Why I don’t talk about black slaves in America

When there was slavery in America, Americans were enslaved. Yes, at first it was Africans who were brought here from Africa and enslaved. But once those Africans had children here in America, who were then enslaved, Americans were enslaving other Americans. And after 1808, when the slave trade was ended here, all enslaved people were Americans.

 I just think that calling enslaved people “black slaves” or “African slaves” or even “African-American slaves” carries water for slavery. It’s human nature to be a little more accepting of harsh treatment for outsiders, for foreigners. We think, Well, if these people were Africans, it’s natural that whites should think enslaving them was acceptable, though of course it wasn’t.

But they weren’t Africans. They were Americans. Americans enslaved by their own people. We got very angry at Saddam Hussein for attacking his own people. Unlike attacking foreigners, attacking your own people is always seen as immediately wrong. That’s why we hesitate to admit we have enslaved our own people. But instead of easing the pain of looking at slavery in the United States by saying blacks or Africans were enslaved, let’s be honest and call it as we know we see it: enslavement of our own people. Did black people who had been enslaved suddenly become Americans in 1865? No.

 (Yes, of course I know that enslaved black Americans were not considered to be legal citizens during slavery. But should I go along with that? If you’re born here, if you move here, if you’re brought here, you are an American.)

So there were enslaved Americans. Not black slaves, or even slaves. I don’t like to use the word “slave”. To me, it validates the concept that people can be changed from people to slaves, things, property. Many people have been and still are enslaved around the world. But no human being is a slave.

These issues of nomenclature may seem small, but we see the huge difference between “pro-abortion” and “pro-choice”. Every little word matters. 

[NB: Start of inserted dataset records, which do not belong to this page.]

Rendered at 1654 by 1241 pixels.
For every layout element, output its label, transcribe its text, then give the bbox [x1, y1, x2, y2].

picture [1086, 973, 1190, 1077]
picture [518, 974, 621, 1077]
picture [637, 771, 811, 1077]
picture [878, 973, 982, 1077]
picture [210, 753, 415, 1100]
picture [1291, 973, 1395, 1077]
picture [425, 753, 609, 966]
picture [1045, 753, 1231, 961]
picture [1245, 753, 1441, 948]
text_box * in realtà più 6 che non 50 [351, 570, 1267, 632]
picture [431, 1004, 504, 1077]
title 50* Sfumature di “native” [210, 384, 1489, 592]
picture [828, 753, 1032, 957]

7 thoughts on “Why I don’t talk about black slaves in America

  1. Definitely check out the new book entitled, “Slavery by Another Name – The Re-enslavement of Black Americans from the Civil War to World War II” by Douglas A. Blackmon. After the end of slavery, old massah didn’t take it too well, and Black Americans were falsely arrested and then forced to work to pay off fines and to pay for their own arrests. The US government then leased these people to various companies and plantations, putting money in the government’s pocket made of the backs of innocent Black Americans. It has been said that the torture in labor camps was far worse than what was regularly experienced during slavery. In addition to jail slavery, other Black Americans were just kidnapped and enslaved, never to be seen again by their families. [Slavery By Another Name]

    My Dad went to an HBCU in the 60’s, and he said that most of his friends from Alabama, Mississippi and other southern states said that slavery was still alive and well there. They didn’t mean share cropping either. I read this article entitled “The Damned” that was in the Washington Post years ago that really breaks down what was happening then. If you weren’t aware, one of the last prosecutions for holding slaves was in 1954 when the Dial brothers in Birmingham, Alabama were convicted of holding 2 Black men by threat of violence. They were only prosecuted because someone from their plantation took one slave’s body to the morgue and he was bound and had been whipped to death…and they called the police. The Dial family had one of the largest plantations in the Delta and had been kidnapping Black Americans and holding them as slaves for years. They were only sentenced to 18 months in jail. [Washington Post]




  2. Thanks for bringing this important if hard-to-read book to everyone’s attention, Noli. It’s hard to face up to our unspeakable abuse of fellow Americans, but it has to be done.


  3. I appreciate how you differentiate between the word “slave” and “enslaved.” I’m very particular about the way that I speak and am surprised I haven’t noticed this difference before.

    I also like the idea of calling it by it’s name-the enslavement of one’s own people.

    There’s another concept you touch upon but don’t say in the way I’m used to saying. You write, “[i]f you’re born here, if you move here, if you’re brought here, you are an American.” This is true. However, in my thinkink, I like to differentiate between African Americans-the first generation of people who have stood on both African and American soil- and American’s of African decent-those who’s lineage traces back to africa but who have been born in the US. Many American’s of African decent claim to be African American when, in fact, very few such people exist in the US today.


    1. I like your idea; it’s certainly more accurate than “African-American.” But I would prefer if we could all stop prioritizing our ancestry and start owning our American identity first and foremost. It’s a problem unique to the U.S., of course, because no other nation has our immigrant history. But maybe it’s time to turn the corner on that.